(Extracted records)
○ ○ ○

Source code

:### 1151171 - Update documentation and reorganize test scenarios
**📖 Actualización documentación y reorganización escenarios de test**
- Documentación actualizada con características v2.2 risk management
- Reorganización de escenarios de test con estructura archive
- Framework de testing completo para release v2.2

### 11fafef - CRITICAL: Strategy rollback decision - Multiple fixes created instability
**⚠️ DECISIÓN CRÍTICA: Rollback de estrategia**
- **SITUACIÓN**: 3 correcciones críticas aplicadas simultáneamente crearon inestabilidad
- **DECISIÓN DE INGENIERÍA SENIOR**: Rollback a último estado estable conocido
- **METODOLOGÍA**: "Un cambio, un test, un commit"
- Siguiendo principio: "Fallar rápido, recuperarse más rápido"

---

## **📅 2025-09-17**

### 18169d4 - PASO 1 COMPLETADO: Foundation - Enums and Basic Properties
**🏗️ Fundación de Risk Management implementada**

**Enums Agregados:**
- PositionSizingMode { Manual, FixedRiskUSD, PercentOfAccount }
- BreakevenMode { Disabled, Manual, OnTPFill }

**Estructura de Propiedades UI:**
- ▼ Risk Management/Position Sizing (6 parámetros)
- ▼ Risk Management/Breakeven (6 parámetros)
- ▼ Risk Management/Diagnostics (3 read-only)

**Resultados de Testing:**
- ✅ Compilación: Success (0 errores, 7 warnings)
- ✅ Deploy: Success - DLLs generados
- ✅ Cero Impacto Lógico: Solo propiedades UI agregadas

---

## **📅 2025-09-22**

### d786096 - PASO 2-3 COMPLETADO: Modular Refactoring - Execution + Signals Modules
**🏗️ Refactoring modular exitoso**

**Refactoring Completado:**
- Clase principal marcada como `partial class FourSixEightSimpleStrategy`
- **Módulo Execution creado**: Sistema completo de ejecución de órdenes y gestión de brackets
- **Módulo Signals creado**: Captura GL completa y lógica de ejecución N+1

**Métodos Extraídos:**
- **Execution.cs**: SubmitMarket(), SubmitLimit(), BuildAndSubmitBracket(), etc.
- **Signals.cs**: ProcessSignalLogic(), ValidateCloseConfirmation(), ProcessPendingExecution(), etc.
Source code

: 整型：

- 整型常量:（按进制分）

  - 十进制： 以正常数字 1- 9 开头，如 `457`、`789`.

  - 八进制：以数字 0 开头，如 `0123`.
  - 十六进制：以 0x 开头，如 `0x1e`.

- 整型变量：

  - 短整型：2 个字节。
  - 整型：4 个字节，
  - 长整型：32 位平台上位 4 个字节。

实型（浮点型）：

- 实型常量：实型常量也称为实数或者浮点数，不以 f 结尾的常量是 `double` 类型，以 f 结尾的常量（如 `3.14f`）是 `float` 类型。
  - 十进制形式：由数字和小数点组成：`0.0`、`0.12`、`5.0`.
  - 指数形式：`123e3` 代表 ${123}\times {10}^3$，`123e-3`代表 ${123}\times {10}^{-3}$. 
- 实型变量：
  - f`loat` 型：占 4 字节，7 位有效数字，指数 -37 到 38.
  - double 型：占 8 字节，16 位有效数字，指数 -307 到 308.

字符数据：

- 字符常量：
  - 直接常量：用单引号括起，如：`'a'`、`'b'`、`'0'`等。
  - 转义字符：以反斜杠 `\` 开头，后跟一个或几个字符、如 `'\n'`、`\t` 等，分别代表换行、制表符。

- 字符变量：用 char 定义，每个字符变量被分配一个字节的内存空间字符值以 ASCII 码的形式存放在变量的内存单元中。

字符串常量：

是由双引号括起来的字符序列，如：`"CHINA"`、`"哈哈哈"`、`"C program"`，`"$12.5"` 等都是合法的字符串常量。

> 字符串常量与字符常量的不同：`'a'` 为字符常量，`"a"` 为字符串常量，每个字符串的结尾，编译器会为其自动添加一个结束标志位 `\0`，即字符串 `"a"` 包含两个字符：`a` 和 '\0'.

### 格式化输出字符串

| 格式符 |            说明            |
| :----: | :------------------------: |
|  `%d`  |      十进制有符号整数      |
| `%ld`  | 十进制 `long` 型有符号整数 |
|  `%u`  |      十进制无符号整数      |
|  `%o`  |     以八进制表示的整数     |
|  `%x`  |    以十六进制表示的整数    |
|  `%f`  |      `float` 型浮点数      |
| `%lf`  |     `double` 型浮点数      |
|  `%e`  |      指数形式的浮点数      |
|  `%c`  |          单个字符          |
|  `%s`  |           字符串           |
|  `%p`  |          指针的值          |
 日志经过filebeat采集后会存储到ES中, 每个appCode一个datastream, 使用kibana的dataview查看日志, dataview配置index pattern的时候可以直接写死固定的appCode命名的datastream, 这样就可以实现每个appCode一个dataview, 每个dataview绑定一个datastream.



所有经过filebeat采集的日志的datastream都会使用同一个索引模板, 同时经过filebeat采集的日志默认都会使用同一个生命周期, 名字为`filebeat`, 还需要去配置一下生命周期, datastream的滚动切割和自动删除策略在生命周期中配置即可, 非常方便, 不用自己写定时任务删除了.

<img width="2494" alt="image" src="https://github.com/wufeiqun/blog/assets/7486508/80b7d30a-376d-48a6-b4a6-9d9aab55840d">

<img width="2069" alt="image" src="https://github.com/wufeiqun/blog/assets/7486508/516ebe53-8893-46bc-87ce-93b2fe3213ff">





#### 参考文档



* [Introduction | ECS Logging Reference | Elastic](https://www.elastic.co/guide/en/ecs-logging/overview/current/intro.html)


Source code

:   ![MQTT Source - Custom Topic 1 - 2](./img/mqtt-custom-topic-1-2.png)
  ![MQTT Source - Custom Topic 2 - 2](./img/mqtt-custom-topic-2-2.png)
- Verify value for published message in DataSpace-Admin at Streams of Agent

○ ○ ○

TASK STATEMENT:
Each record above is to be printed again exactly as written.

FINISHED EXERCISE:
Source code

:### 1151171 - Update documentation and reorganize test scenarios
**📖 Actualización documentación y reorganización escenarios de test**
- Documentación actualizada con características v2.2 risk management
- Reorganización de escenarios de test con estructura archive
- Framework de testing completo para release v2.2

### 11fafef - CRITICAL: Strategy rollback decision - Multiple fixes created instability
**⚠️ DECISIÓN CRÍTICA: Rollback de estrategia**
- **SITUACIÓN**: 3 correcciones críticas aplicadas simultáneamente crearon inestabilidad
- **DECISIÓN DE INGENIERÍA SENIOR**: Rollback a último estado estable conocido
- **METODOLOGÍA**: "Un cambio, un test, un commit"
- Siguiendo principio: "Fallar rápido, recuperarse más rápido"

---

## **📅 2025-09-17**

### 18169d4 - PASO 1 COMPLETADO: Foundation - Enums and Basic Properties
**🏗️ Fundación de Risk Management implementada**

**Enums Agregados:**
- PositionSizingMode { Manual, FixedRiskUSD, PercentOfAccount }
- BreakevenMode { Disabled, Manual, OnTPFill }

**Estructura de Propiedades UI:**
- ▼ Risk Management/Position Sizing (6 parámetros)
- ▼ Risk Management/Breakeven (6 parámetros)
- ▼ Risk Management/Diagnostics (3 read-only)

**Resultados de Testing:**
- ✅ Compilación: Success (0 errores, 7 warnings)
- ✅ Deploy: Success - DLLs generados
- ✅ Cero Impacto Lógico: Solo propiedades UI agregadas

---

## **📅 2025-09-22**

### d786096 - PASO 2-3 COMPLETADO: Modular Refactoring - Execution + Signals Modules
**🏗️ Refactoring modular exitoso**

**Refactoring Completado:**
- Clase principal marcada como `partial class FourSixEightSimpleStrategy`
- **Módulo Execution creado**: Sistema completo de ejecución de órdenes y gestión de brackets
- **Módulo Signals creado**: Captura GL completa y lógica de ejecución N+1

**Métodos Extraídos:**
- **Execution.cs**: SubmitMarket(), SubmitLimit(), BuildAndSubmitBracket(), etc.
- **Signals.cs**: ProcessSignalLogic(), ValidateCloseConfirmation(), ProcessPendingExecution(), etc.
Source code

: 整型：

- 整型常量:（按进制分）

  - 十进制： 以正常数字 1- 9 开头，如 `457`、`789`.

  - 八进制：以数字 0 开头，如 `0123`.
  - 十六进制：以 0x 开头，如 `0x1e`.

- 整型变量：

  - 短整型：2 个字节。
  - 整型：4 个字节，
  - 长整型：32 位平台上位 4 个字节。

实型（浮点型）：

- 实型常量：实型常量也称为实数或者浮点数，不以 f 结尾的常量是 `double` 类型，以 f 结尾的常量（如 `3.14f`）是 `float` 类型。
  - 十进制形式：由数字和小数点组成：`0.0`、`0.12`、`5.0`.
  - 指数形式：`123e3` 代表 ${123}\times {10}^3$，`123e-3`代表 ${123}\times {10}^{-3}$. 
- 实型变量：
  - f`loat` 型：占 4 字节，7 位有效数字，指数 -37 到 38.
  - double 型：占 8 字节，16 位有效数字，指数 -307 到 308.

字符数据：

- 字符常量：
  - 直接常量：用单引号括起，如：`'a'`、`'b'`、`'0'`等。
  - 转义字符：以反斜杠 `\` 开头，后跟一个或几个字符、如 `'\n'`、`\t` 等，分别代表换行、制表符。

- 字符变量：用 char 定义，每个字符变量被分配一个字节的内存空间字符值以 ASCII 码的形式存放在变量的内存单元中。

字符串常量：

是由双引号括起来的字符序列，如：`"CHINA"`、`"哈哈哈"`、`"C program"`，`"$12.5"` 等都是合法的字符串常量。

> 字符串常量与字符常量的不同：`'a'` 为字符常量，`"a"` 为字符串常量，每个字符串的结尾，编译器会为其自动添加一个结束标志位 `\0`，即字符串 `"a"` 包含两个字符：`a` 和 '\0'.

### 格式化输出字符串

| 格式符 |            说明            |
| :----: | :------------------------: |
|  `%d`  |      十进制有符号整数      |
| `%ld`  | 十进制 `long` 型有符号整数 |
|  `%u`  |      十进制无符号整数      |
|  `%o`  |     以八进制表示的整数     |
|  `%x`  |    以十六进制表示的整数    |
|  `%f`  |      `float` 型浮点数      |
| `%lf`  |     `double` 型浮点数      |
|  `%e`  |      指数形式的浮点数      |
|  `%c`  |          单个字符          |
|  `%s`  |           字符串           |
|  `%p`  |          指针的值          |
 日志经过filebeat采集后会存储到ES中, 每个appCode一个datastream, 使用kibana的dataview查看日志, dataview配置index pattern的时候可以直接写死固定的appCode命名的datastream, 这样就可以实现每个appCode一个dataview, 每个dataview绑定一个datastream.



所有经过filebeat采集的日志的datastream都会使用同一个索引模板, 同时经过filebeat采集的日志默认都会使用同一个生命周期, 名字为`filebeat`, 还需要去配置一下生命周期, datastream的滚动切割和自动删除策略在生命周期中配置即可, 非常方便, 不用自己写定时任务删除了.

<img width="2494" alt="image" src="https://github.com/wufeiqun/blog/assets/7486508/80b7d30a-376d-48a6-b4a6-9d9aab55840d">

<img width="2069" alt="image" src="https://github.com/wufeiqun/blog/assets/7486508/516ebe53-8893-46bc-87ce-93b2fe3213ff">





#### 参考文档



* [Introduction | ECS Logging Reference | Elastic](https://www.elastic.co/guide/en/ecs-logging/overview/current/intro.html)


Source code

:   ![MQTT Source - Custom Topic 1 - 2](./img/mqtt-custom-topic-1-2.png)
  ![MQTT Source - Custom Topic 2 - 2](./img/mqtt-custom-topic-2-2.png)
- Verify value for published message in DataSpace-Admin at Streams of Agent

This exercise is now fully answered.